Il faut clairement distinguer le libéralisme du capitalisme. Voici comment je l’entends ? Le libéralisme vise à émanciper les personnes des déterminations transcendantes et de sujétions définies par un statut acquis à la naissance. Il définit un mode d’organisation des pouvoirs dans la cité, découlant du principe selon lequel chaque citoyen dispose d’un droit égal. Celui-ci se traduit par la liberté d’expression et par la procédure de la démocratie représentative.
Quant au capitalisme, il désigne un processus historique qui se déploie depuis deux à trois siècles. Il arrive présentement à un état de suprématie sur les autres cultures où il manifeste ses plus extrêmes conséquences. Mais qu’est-il ? La discussion à son propos remplit des volumes, mais bizarrement, on en trouve rarement une définition claire. Celle d’Al Capone, rapportée par Alternatives économiques (hors série, le capitalisme, n°65, 2005, pg 5), est sans doute la plus exacte : « Le capitalisme est le racket légitime organisé par la classe dominante. » Mais la franchise d’expression de ce spécialiste pourrait nuire à la sérénité du débat, et je lui préfère une définition plus technique : le capitalisme est un état social dans lequel les individus sont censés n’être motivés que par la recherche du profit et consentent à laisser régler par le mécanisme du marché toutes les activités qui les mettent en relation.
Je distingue « économie de marché » et « capitalisme » en suivant la distinction classique qu’avait opérée l’historien Fernand Braudel (La dynamique du capitalisme, collection « Champs », Flammarion, 1985). Braudel observait qu’au long de l’histoire s’était développée une économie de marché, coexistant avec d’autres activités et d’autres modes de relation. Selon lui, le capitalisme naissait de l’économie de marché, étendant celle-ci à l’ensemble de la planète. Si la distinction posée par Braudel est féconde, sa définition était assez vague.

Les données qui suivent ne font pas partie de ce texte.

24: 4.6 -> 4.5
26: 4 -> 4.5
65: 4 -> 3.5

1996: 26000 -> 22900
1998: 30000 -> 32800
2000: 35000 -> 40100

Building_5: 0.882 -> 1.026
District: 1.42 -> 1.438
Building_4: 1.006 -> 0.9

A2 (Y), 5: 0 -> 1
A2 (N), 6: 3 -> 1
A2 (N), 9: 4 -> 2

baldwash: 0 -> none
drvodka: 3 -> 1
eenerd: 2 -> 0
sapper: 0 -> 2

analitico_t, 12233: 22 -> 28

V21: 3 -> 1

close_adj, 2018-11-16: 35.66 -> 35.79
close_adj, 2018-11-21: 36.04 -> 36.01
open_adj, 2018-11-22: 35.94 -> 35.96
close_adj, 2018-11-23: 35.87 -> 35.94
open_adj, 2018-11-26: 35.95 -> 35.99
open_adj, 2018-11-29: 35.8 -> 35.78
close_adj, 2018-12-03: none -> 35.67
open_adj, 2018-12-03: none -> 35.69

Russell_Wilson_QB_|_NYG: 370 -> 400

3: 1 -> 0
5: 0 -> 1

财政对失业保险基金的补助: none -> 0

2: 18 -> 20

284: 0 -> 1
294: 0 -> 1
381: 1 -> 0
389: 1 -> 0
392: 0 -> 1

L’économiste Karl Polanyi a pour sa part montré que ce qui définissait ce que nous appelons capitalisme, c’est la logique poussant à croire que le mécanisme du marché pouvait régir l’ensemble des activités sociales (la grande transformation, Gallimard, 1983, pg 54, 75 et 88).
Certes, écrit-il, « tous les types de sociétés sont soumis à des facteurs économiques ». Mais seule la civilisation ouverte du XIXème siècle « choisit de se fonder sur un mobile, celui du gain, dont la validité n’est que rarement reconnue dans l’histoire des sociétés humaines, et que l’on avait certainement jamais auparavant élevé au rang de justification de l’action et du comportement dans la vie quotidienne ». Pour lui, le « système du marché autorégulateur », c’est-à-dire l’idée que la rencontre de l’offre et de la demande de toute chose peut en régler l’efficace distribution, « dérive uniquement de ce principe ». Dans toutes les sociétés non capitalistes, observe-t-il, s’appuyant sur de nombreux témoignages ethnologiques, « l’homme agit de manière, non pas à protéger son propre intérêt individuel à posséder des biens matériels, mais de manière à garantir sa position sociale, ses droits sociaux, ses avantages sociaux. Il n’accorde de valeur aux biens matériels que pour autant qu’ils servent cette fin ». Or, dans le capitalisme, « la maîtrise du système économique par le marché a des effets irrésistibles sur l’organisation tout entière de la société : elle signifie tout bonnement que la société est gérée en auxiliaire du marché. Au lieu que l’économie soit encastrée dans les relations sociales, ce sont les relations sociales qui sont encastrées dans le système économique ».
pg 69-70
Karl Polanyi était un historien de l’économie hongrois, 1886-1964, forcé d’émigrer à Vienne en 1919 suite au putsh de Bélà Kun, puis à Londres lors de l’avènement d’Hitler. IL enseignera l’économie politique dans le Vermont à partir de 1940. C’est là-bas qu’il rédigera son principal ouvrage: La grande transformation.
Hervé Kempf; Pour sauver la planète, sortez du capitalisme; Points; essais.